# 3 wideout plows for sale



## plow4beer (Nov 16, 2016)

All 3 plows in excellent working order. Washed & fluid filmed regularly. Always stored inside heated shop. Plow side only w/controller. Located in E. Peoria, IL. Pickup only. Once 2 of these units are sold, I'll be keeping the 3rd for 1 more season.

plow 1 - 2007 cutting edges 50% =$2800
plow 2 - 2011 cutting edges 65-75% =$3500
Plow 3 - 2015 brand new edges =$3800


----------



## BUFF (Dec 24, 2009)

You could have dropped oof #3 in Co when you were in the area......


----------



## m_ice (Aug 12, 2012)

I'm guessing the 15 is the only fleet flex?


----------



## cwren2472 (Aug 15, 2014)

m_ice said:


> I'm guessing the 15 is the only fleet flex?


They all would be - only the 15 would actually be called fleet flex as they only introduced the term when they started using the 2 plug wiring on the straight blades but they are still the same wiring


----------



## plow4beer (Nov 16, 2016)

cwren2472 said:


> They all would be - only the 15 would actually be called fleet flex as they only introduced the term when they started using the 2 plug wiring on the straight blades but they are still the same wiring


yes


----------



## plow4beer (Nov 16, 2016)

BUFF said:


> You could have dropped oof #3 in Co when you were in the area......

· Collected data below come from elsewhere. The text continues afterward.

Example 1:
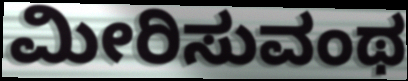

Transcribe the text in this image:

ಮೀರಿಸುವಂಥ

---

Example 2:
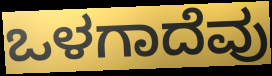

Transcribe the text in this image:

ಒಳಗಾದೆವು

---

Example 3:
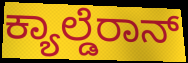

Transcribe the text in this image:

ಕ್ಯಾಲ್ಡೆರಾನ್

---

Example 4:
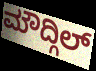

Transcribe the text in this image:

ಮೌದ್ಗಿಲ್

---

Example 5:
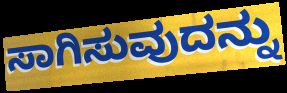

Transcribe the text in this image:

ಸಾಗಿಸುವುದನ್ನು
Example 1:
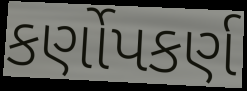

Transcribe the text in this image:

કર્ણોપકર્ણ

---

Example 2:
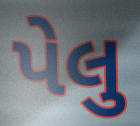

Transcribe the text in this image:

પેલુ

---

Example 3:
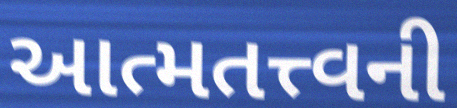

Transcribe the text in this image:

આત્મતત્ત્વની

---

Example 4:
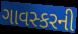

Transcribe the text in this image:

ગાવસ્કરની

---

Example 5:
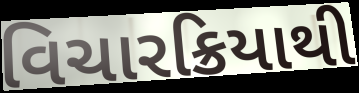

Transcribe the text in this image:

વિચારક્રિયાથી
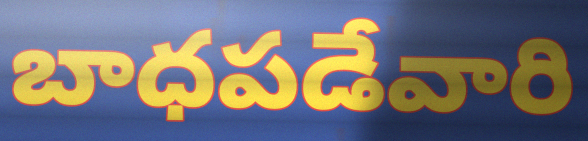
బాధపడేవారి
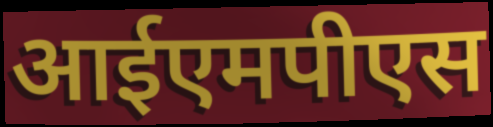
आईएमपीएस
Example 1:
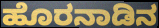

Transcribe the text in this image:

ಹೊರನಾಡಿನ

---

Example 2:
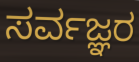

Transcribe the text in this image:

ಸರ್ವಜ್ಞರ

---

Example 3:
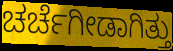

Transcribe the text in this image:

ಚರ್ಚೆಗೀಡಾಗಿತ್ತು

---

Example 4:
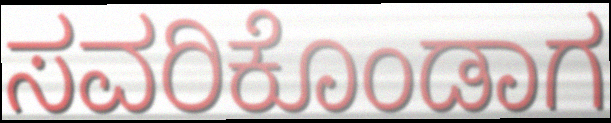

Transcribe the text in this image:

ಸವರಿಕೊಂಡಾಗ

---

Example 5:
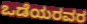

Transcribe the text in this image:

ಒಡೆಯರವರ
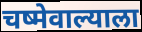
चष्मेवाल्याला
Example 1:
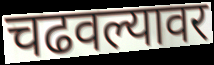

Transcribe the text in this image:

चढवल्यावर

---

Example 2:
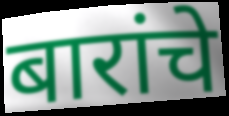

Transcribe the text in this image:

बारांचे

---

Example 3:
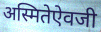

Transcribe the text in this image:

अस्मितेऐवजी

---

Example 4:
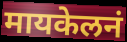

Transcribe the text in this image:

मायकेलनं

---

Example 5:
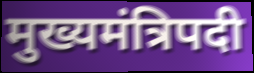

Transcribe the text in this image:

मुख्यमंत्रिपदी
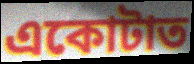
একোটাত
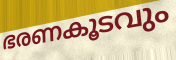
ഭരണകൂടവും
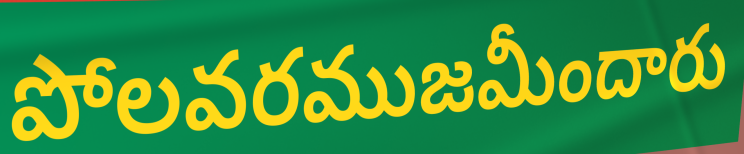
పోలవరముజమీందారు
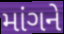
માંગને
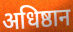
अधिष्ठान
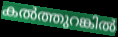
കൽത്തുറങ്കിൽ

for the right price I suppose I could deliver to CO....in addition to costing you a night of Ol Chubs & oysters


----------



## gnarlydude (Nov 29, 2010)

Pm me please. I live in Springfield. Serious buyer.


----------



## plow4beer (Nov 16, 2016)

For a buyer that takes 2 of the 3, I’ll throw in spare/extra little odds & ends I have laying around that go with western/wideout Plows - (wing edges/hardware/plow shoes/etc)...honestly not sure what all I have, but some of it’s brand new, & some used


----------



## plow4beer (Nov 16, 2016)

someone should buy 2, that way I can throw some free stuff in the deal, and get more stuff off my shelf


----------



## Mark Oomkes (Dec 10, 2000)

Any special wing edges get thrown in?


----------



## plow4beer (Nov 16, 2016)

Mark Oomkes said:


> Any special wing edges get thrown in?


its a possibility...I do have a few extra sets of edges. Some factory, some custom UHMW...I might also have some raw pieces laying around, someone could cut they're own out of. I know I have scrap pieces of urethane, as well as UHMW, just not sure Exactly what (or how much) I have left.

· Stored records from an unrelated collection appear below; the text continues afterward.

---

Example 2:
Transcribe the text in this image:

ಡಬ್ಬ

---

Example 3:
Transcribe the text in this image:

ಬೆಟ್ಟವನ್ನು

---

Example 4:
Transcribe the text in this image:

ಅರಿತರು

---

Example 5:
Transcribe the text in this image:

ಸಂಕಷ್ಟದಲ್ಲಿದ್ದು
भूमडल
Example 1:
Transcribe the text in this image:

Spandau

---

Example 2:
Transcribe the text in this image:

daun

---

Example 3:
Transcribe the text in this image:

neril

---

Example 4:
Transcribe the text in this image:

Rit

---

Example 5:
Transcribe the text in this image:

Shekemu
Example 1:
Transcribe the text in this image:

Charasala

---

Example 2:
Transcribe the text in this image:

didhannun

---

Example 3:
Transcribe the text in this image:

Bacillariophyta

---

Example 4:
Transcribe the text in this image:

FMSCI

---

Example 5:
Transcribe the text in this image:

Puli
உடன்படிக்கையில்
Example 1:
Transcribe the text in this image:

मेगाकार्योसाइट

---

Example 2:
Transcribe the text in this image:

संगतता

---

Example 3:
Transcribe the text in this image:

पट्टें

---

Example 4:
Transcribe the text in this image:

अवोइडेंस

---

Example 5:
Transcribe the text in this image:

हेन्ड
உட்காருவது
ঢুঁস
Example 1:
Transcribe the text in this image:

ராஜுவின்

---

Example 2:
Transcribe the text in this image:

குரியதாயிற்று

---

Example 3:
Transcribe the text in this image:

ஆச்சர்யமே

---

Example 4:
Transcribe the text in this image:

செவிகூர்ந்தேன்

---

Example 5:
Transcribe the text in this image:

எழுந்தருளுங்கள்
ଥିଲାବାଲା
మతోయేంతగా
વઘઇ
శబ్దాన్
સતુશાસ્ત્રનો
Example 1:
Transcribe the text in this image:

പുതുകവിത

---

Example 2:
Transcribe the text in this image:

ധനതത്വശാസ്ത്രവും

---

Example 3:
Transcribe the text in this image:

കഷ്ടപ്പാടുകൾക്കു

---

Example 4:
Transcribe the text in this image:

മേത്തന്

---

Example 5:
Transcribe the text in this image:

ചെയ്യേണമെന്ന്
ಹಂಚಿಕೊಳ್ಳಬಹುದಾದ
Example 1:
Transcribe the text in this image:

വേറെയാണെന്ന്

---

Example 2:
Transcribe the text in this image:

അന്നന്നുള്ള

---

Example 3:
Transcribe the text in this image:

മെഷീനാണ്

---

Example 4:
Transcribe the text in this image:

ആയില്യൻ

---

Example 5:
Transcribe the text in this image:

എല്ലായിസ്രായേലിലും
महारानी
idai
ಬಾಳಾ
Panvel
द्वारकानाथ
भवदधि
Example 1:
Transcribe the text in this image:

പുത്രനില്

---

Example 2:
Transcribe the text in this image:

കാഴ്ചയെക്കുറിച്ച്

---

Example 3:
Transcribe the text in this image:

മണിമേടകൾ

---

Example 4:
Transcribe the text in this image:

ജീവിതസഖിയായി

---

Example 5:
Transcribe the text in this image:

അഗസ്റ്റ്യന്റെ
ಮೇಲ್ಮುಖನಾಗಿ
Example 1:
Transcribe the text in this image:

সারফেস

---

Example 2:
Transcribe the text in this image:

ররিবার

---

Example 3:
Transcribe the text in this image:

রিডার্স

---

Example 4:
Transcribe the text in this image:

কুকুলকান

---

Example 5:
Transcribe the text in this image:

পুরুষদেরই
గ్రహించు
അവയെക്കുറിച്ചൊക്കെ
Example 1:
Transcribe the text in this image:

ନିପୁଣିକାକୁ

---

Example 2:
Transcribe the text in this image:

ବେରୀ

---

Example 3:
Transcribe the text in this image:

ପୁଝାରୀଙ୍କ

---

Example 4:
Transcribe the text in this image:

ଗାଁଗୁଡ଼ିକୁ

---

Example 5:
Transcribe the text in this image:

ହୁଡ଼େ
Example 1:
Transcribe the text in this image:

btw, 2 of the plows have "speshul" wing edges on them already


----------



## Mark Oomkes (Dec 10, 2000)

plow4beer said:


> its a possibility...I do have a few extra sets of edges. Some factory, some custom UHMW...I might also have some raw pieces laying around, someone could cut they're own out of. I know I have scrap pieces of urethane, as well as UHMW, just not sure Exactly what (or how much) I have left.
> 
> btw, 2 of the plows have "speshul" wing edges on them already


Wow!!!


----------



## plow4beer (Nov 16, 2016)

Someone come buy these things....I need money for beer and guns


----------



## m_ice (Aug 12, 2012)

I'll trade you a 8.5 vee with wings for 1


----------



## plow4beer (Nov 16, 2016)

m_ice said:


> I'll trade you a 8.5 vee with wings for 1


thanks, but I'm trying to get rid of snow related items.


----------



## plow4beer (Nov 16, 2016)

bump


----------



## Mark Oomkes (Dec 10, 2000)

plow4beer said:


> bump


You're in Michigan on one of our wonderful roads?


----------



## plow4beer (Nov 16, 2016)

2007 & 2011 plows are sold. Thanks Matt, it was nice meeting you, and good luck this season. 

as I mentioned previously in this thread, once 2 of the 3 sold I had listed, I’d be holding on to the 3rd....thanks for playing


----------